None of this is surprising, of course, as Paul John makes single malt in the Scottish style and there’s no variance in their process. Oh yes, they have two spirit stills and two wash stills—so it’s not the largest operation. Our guide told us that their malt is distinguished from most Scottish malt by the fact that they use 6-row barley from North India. This led me to ask about the source of their peated barley and she allowed that they got all of that directly from Scotland, from somewhere in the highlands. She also informed us that it had been scientifically proven that one year of maturation in Goa is equivalent to some multiplier of years of maturation in Scotland—I forget what the multiplier was but we all looked suitably dubious about this, even the people who hadn’t known before the tour began that malt whisky is made from barley. These things aside, our guide was very good, very personable and knew her stuff—clearly well trained.

The warehouse is massive, the racks were at least 13 high—I have to believe there is major temperature variation from top to bottom. The casks come predominantly from the US—from a mix of distilleries, I think she said. After the warehouse visit—the only part of the tour where photography is prohibited, though you can take pictures from outside—you end up in their tasting room. Well, if you’ve purchased a tour with a tasting portion. I had not—the prospect of drinking whisky at 3 pm in 90ºf heat was not appealing—but was invited to hang around to hear her describe the whiskies from their core range anyway. As this kind of thing is my least favourite part of tours at any distillery, and as I’ve tried the core lineup already, I demurred. I picked up the family and we returned to the beach for one last sunset. Oh yes, the tour cost Rs. 350 or about $5. I’m not sure how much the tasting add-ons add to the price.

Take a look at the slideshow below and scroll down for a bit on the visitor centre.

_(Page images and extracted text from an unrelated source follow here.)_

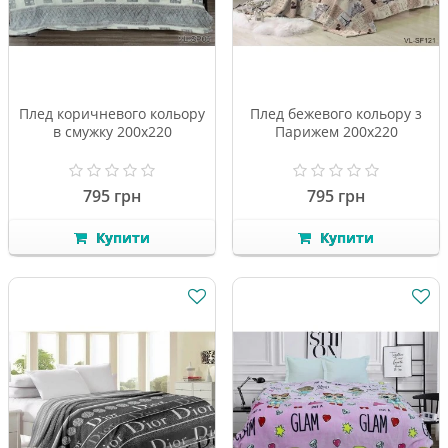
Плед коричневого кольору
Плед бежевого кольору з
в смужку 200х220
Парижем 200х220
795 грн
795 грн
Купити
Купити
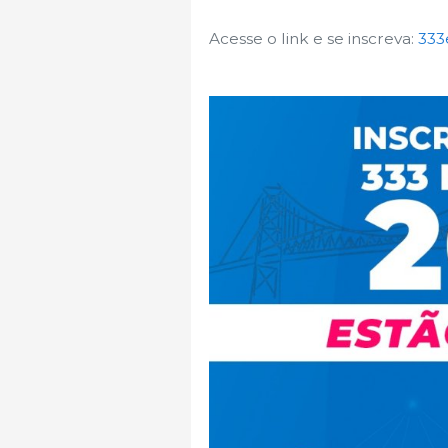
Acesse o link e se inscreva:
333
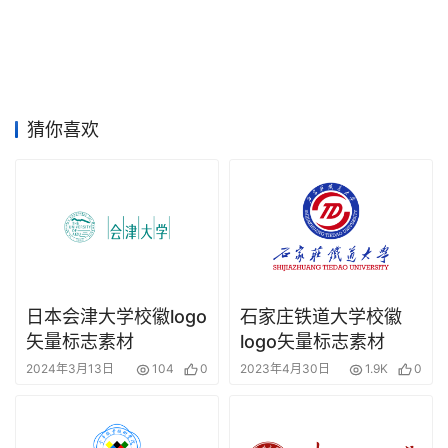
猜你喜欢
日本会津大学校徽logo
石家庄铁道大学校徽
矢量标志素材
logo矢量标志素材
2024年3月13日
104
0
2023年4月30日
1.9K
0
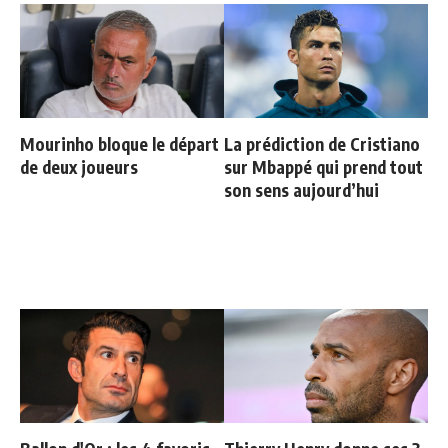
Mourinho bloque le départ
La prédiction de Cristiano
de deux joueurs
sur Mbappé qui prend tout
son sens aujourd’hui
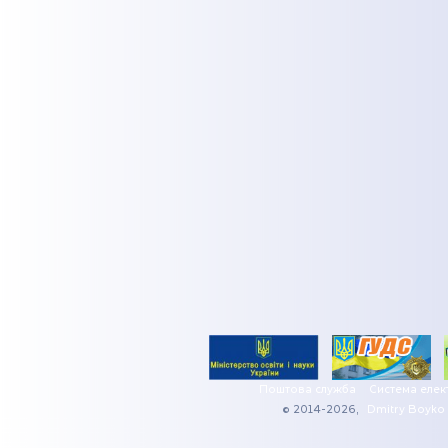
Поштова служба
Система елек
© 2014-2026,
Dmitry Boyko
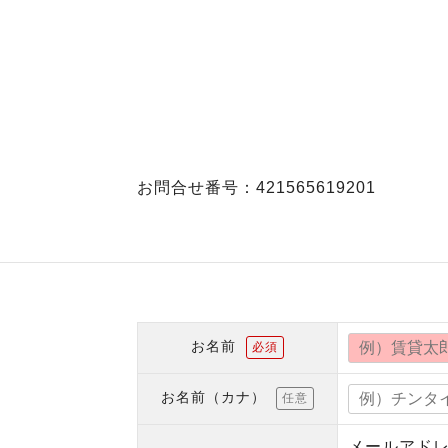
お問合せ番号：421565619201
お名前
必須
お名前（カナ）
任意
メールアド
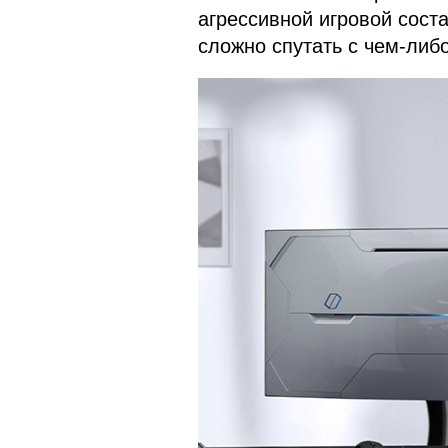
агрессивной игровой соста
сложно спутать с чем-либо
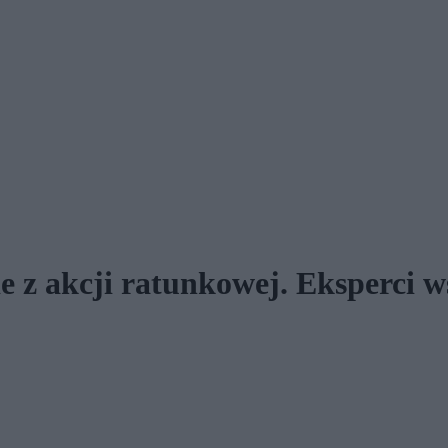
ie z akcji ratunkowej. Eksperci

A few words about the visitor centre. It is just about a year old and is very impressive. I would go so far as to say that it is fancier than any of the distillery visitor centres I’ve been to in Scotland (I have not been to Macallan). It is massive and very attractively laid out in an old-school Goan style—right down to the characteristic bright colours and art in the style of Mario Miranda. It is not air-conditioned but with the airy layout and high ceilings you won’t notice it. The distillery grounds, however, are not quite as attractive as at places like Glen Grant or Strathisla—and the immediate environs are a little dismally industrial (though not very much more so than at a distillery like Tomatin). At the visitor centre they offer the usual selection of branded merchandise for sale. However, due to Indian regulations on alcohol sales, they are not allowed to sell any whisky at the distillery—it goes without saying there is no distillery exclusive. I restricted myself to purchasing a Glencairn glass.

All in all, my uncertain expectations were handily exceeded. I would very much recommend a tour to anyone visiting Goa. Even if—as will probably be likely—you are staying in North Goa it will be worthwhile I think to make a day’s trip down to Paul John (keep in mind that they are closed on Sundays). You can combine it with a visit to and meal at the Palacio do Deao in Quepem (report coming soon) and some time at Cavelossim Beach. Now, do Amrut or Rampur have similar setups?

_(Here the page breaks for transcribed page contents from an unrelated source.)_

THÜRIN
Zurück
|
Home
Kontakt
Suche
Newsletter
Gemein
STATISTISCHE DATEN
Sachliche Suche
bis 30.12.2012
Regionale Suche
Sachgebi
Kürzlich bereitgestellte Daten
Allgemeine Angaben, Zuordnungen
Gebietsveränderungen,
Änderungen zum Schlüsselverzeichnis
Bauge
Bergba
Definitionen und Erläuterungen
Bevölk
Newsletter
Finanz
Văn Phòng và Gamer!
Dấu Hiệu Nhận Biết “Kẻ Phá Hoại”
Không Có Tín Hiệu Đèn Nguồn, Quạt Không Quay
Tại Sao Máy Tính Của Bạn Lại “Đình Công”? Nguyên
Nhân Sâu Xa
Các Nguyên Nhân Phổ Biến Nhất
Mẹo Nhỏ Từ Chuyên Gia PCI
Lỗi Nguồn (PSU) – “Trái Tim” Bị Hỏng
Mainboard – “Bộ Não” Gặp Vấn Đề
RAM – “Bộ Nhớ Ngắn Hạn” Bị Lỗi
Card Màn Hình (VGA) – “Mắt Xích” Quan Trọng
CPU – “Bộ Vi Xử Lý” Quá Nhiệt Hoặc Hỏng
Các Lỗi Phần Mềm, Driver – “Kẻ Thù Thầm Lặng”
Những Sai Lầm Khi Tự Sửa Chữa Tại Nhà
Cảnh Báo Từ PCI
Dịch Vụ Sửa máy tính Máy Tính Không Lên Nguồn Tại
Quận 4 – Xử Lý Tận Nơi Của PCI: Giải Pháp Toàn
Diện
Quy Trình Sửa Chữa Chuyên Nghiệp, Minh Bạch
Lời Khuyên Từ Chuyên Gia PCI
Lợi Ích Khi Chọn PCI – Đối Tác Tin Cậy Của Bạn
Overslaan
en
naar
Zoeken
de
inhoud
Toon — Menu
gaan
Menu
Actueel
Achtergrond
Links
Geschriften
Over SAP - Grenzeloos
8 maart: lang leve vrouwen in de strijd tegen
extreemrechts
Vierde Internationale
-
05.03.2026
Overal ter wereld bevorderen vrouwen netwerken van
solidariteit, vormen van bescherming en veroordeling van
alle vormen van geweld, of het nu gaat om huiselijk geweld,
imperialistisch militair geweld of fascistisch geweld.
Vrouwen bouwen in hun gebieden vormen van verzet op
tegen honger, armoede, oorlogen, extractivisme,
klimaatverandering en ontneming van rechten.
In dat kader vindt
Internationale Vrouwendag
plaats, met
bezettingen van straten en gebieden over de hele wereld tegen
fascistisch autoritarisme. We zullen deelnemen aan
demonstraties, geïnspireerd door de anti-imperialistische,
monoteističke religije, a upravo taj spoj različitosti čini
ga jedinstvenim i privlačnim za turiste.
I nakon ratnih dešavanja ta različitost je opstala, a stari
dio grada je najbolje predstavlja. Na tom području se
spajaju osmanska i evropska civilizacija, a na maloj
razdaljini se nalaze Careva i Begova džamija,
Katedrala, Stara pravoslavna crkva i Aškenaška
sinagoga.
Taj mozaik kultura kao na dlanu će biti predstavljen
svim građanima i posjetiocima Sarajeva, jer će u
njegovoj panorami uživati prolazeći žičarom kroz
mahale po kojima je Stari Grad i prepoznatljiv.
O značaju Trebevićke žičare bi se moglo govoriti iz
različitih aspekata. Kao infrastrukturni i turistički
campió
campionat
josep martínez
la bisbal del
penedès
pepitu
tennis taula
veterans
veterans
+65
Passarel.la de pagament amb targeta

Coming up next from Goa: more Goan food!


4 thoughts on “A Visit to Paul John (Goa, January 2020)

  1. Thanks for this – my wife’s family is from India and we’ve been talking about a trip to the South for ages, will definitely try to include this in the potential itinerary. Pity about the laws that forbid distillery exclusives. This might be a stupid question, but is Paul John whisky easy to come about in India in general, and is it cheaper than elsewhere?


    • I believe their whiskies are now available in most major Indian cities. Not sure about the price but I’d guess cheaper than in the US. As to whether the difference is enough to justify using your booze allowance on that versus something else, I don’t know. That said, these days there’s very little worth getting in Duty Free anyway.


    • Cheapest prices in India for liquor are always in Union Territories which Goa used to be. However their liquor prices continue to be as inexpensive even after they have become a state.